Aim of the exercise: Check each line of the data below for the word "lines", then extract the ones that have it.
----- Data listing
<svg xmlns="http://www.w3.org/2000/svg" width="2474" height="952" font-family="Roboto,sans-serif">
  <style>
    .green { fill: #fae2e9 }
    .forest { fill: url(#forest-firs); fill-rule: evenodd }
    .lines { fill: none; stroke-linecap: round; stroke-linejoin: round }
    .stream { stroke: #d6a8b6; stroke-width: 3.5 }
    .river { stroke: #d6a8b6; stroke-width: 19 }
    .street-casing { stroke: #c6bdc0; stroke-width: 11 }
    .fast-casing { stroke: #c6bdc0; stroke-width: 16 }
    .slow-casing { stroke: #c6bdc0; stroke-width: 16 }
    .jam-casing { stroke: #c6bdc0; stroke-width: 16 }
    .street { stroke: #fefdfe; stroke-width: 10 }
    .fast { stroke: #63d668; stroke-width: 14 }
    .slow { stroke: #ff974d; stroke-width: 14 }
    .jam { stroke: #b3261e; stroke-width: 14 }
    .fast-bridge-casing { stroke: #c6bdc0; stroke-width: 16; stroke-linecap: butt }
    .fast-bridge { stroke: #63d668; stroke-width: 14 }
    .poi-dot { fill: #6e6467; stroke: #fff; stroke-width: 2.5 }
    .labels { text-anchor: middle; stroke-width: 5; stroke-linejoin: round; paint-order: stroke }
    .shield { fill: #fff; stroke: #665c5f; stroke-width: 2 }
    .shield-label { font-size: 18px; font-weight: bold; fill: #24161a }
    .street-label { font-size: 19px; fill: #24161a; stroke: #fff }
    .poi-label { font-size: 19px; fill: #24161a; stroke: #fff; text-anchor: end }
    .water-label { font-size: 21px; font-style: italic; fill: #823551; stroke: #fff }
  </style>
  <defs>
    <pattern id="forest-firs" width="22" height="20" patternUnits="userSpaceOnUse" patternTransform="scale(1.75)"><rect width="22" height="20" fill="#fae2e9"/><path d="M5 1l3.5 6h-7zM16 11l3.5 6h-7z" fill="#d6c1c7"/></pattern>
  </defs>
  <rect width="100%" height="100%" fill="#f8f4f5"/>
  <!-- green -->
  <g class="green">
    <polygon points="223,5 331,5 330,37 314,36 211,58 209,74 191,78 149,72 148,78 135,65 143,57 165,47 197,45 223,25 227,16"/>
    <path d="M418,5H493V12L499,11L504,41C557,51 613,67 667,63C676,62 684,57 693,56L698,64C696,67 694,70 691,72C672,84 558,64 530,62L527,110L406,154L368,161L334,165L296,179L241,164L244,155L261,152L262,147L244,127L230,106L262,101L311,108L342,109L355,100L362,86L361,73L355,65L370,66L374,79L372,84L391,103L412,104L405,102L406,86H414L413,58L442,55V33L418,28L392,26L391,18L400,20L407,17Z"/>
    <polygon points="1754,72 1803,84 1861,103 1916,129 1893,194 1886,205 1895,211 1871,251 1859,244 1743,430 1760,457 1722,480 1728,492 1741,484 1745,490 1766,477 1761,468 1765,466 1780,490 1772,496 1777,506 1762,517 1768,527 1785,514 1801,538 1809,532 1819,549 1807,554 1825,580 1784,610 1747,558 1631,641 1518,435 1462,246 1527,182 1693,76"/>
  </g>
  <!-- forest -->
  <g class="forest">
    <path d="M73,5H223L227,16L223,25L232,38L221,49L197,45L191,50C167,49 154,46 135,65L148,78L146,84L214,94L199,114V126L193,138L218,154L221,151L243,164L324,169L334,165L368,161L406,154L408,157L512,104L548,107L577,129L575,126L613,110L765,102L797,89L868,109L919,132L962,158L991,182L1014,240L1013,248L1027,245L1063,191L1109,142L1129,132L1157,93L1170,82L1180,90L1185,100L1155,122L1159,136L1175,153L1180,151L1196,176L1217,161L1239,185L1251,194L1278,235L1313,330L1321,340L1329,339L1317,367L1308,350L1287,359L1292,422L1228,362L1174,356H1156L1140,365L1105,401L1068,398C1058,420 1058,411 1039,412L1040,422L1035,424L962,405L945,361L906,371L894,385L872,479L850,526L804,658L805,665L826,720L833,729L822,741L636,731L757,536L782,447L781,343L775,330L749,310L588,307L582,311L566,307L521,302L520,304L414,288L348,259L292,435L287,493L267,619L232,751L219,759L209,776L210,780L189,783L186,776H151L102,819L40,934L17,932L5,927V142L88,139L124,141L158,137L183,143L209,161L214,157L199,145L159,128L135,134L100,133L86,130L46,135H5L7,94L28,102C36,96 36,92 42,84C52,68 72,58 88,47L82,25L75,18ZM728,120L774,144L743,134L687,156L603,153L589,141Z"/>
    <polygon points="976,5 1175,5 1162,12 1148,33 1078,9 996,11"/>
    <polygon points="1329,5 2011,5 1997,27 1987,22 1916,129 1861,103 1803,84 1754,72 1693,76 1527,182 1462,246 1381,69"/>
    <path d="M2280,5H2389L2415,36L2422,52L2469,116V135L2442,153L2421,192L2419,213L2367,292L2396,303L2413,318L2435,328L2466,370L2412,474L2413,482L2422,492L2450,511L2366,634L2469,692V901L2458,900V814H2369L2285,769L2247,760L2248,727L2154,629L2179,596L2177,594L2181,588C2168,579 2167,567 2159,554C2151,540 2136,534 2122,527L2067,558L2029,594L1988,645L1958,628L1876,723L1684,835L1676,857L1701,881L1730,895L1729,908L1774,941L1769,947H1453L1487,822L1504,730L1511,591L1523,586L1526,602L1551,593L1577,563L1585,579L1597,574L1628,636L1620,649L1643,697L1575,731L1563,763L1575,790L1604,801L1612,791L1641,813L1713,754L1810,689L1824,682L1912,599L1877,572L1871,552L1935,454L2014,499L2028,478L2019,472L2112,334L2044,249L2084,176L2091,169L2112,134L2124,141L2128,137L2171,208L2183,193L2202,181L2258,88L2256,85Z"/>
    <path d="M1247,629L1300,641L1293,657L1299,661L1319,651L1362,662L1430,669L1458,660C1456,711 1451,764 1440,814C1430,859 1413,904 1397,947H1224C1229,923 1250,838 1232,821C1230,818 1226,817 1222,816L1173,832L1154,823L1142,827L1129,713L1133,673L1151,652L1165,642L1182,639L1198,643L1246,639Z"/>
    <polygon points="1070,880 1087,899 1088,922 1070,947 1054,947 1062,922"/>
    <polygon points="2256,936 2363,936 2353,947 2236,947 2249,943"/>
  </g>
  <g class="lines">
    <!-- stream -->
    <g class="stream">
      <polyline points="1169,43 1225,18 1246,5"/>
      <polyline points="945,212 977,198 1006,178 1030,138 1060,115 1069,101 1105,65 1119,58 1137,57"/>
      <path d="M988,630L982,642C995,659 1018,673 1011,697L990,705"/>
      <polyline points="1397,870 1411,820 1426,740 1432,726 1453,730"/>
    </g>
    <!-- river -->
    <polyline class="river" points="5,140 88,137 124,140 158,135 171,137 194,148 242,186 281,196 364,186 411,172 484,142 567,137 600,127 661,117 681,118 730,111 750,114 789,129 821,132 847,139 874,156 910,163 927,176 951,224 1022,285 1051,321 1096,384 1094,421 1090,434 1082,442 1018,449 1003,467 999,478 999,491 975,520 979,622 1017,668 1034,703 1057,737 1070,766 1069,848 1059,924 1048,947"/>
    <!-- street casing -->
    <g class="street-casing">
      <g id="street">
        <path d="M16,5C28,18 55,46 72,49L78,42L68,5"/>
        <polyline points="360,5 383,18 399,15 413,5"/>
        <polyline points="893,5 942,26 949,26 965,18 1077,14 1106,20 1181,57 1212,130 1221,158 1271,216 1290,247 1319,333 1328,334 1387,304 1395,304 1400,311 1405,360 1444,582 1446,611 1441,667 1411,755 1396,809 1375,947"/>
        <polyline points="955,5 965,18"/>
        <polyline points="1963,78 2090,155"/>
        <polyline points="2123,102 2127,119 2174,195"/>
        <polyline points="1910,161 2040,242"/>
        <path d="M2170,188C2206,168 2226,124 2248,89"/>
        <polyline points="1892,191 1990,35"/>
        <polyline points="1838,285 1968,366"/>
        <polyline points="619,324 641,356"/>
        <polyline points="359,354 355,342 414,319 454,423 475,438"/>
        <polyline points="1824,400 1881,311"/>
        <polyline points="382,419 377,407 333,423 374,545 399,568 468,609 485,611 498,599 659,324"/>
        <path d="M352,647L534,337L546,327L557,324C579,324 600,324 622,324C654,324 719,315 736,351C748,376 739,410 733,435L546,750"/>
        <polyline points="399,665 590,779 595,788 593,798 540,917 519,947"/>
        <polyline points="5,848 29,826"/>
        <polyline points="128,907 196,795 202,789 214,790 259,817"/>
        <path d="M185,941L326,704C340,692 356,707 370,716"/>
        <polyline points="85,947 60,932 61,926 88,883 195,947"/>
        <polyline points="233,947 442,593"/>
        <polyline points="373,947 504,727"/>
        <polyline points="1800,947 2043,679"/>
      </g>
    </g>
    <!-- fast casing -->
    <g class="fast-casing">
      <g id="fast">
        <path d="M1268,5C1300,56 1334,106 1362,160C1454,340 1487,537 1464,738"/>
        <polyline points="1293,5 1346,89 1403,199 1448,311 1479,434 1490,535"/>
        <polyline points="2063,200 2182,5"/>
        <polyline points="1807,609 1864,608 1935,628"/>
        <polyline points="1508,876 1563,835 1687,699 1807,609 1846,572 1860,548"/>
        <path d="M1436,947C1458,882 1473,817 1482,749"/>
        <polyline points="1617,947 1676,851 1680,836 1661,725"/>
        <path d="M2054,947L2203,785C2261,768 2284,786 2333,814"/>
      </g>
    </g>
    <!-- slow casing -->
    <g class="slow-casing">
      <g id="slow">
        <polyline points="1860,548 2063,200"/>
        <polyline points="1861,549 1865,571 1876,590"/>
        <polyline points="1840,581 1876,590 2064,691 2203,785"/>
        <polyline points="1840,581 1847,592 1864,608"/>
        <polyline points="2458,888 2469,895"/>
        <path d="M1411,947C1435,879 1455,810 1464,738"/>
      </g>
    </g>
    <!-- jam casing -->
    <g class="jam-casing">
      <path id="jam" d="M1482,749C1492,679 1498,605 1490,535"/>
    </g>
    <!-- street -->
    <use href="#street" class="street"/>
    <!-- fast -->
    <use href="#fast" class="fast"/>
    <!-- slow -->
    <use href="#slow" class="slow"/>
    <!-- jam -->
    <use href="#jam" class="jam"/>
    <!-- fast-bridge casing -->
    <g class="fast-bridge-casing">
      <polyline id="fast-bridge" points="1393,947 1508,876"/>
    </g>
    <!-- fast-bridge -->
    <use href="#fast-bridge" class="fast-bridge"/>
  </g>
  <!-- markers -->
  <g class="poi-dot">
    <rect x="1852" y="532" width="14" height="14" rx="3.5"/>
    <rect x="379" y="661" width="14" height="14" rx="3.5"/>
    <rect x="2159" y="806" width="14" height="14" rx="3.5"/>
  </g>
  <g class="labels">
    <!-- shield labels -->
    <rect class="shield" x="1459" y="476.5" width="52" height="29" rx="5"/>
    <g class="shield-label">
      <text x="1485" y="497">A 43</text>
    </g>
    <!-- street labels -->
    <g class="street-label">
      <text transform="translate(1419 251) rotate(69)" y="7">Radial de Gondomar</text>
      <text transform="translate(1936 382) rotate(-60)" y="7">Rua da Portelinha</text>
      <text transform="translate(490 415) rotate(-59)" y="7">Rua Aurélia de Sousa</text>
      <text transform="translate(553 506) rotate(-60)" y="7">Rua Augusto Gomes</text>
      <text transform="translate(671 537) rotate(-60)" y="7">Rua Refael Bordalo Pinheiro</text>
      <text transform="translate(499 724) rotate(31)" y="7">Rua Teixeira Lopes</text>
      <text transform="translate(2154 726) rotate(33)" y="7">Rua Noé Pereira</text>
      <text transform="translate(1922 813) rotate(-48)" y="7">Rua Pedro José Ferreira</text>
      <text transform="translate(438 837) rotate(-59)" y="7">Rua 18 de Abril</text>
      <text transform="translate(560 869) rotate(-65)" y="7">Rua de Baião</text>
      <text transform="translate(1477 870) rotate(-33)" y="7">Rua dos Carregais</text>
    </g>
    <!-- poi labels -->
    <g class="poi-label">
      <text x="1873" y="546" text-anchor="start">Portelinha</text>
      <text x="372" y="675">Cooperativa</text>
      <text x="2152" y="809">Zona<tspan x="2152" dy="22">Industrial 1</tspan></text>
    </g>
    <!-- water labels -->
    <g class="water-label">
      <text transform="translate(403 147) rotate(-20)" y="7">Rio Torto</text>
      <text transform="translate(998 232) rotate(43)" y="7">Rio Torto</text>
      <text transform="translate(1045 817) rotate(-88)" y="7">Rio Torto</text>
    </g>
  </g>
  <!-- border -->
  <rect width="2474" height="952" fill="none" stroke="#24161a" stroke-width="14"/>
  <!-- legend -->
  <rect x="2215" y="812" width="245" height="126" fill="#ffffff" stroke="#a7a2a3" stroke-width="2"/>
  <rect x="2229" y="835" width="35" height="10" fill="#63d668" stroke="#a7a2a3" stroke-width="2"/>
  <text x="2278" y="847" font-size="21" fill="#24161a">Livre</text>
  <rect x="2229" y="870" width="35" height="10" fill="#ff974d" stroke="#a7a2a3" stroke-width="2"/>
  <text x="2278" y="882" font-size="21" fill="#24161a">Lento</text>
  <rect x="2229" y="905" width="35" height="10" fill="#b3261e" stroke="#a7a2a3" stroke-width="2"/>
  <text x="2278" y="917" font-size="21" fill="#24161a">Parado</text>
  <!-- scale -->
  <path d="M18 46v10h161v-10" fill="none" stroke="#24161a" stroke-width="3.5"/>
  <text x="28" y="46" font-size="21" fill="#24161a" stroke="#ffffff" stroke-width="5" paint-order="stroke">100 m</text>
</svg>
----------
Answer section:
    .lines { fill: none; stroke-linecap: round; stroke-linejoin: round }
  <g class="lines">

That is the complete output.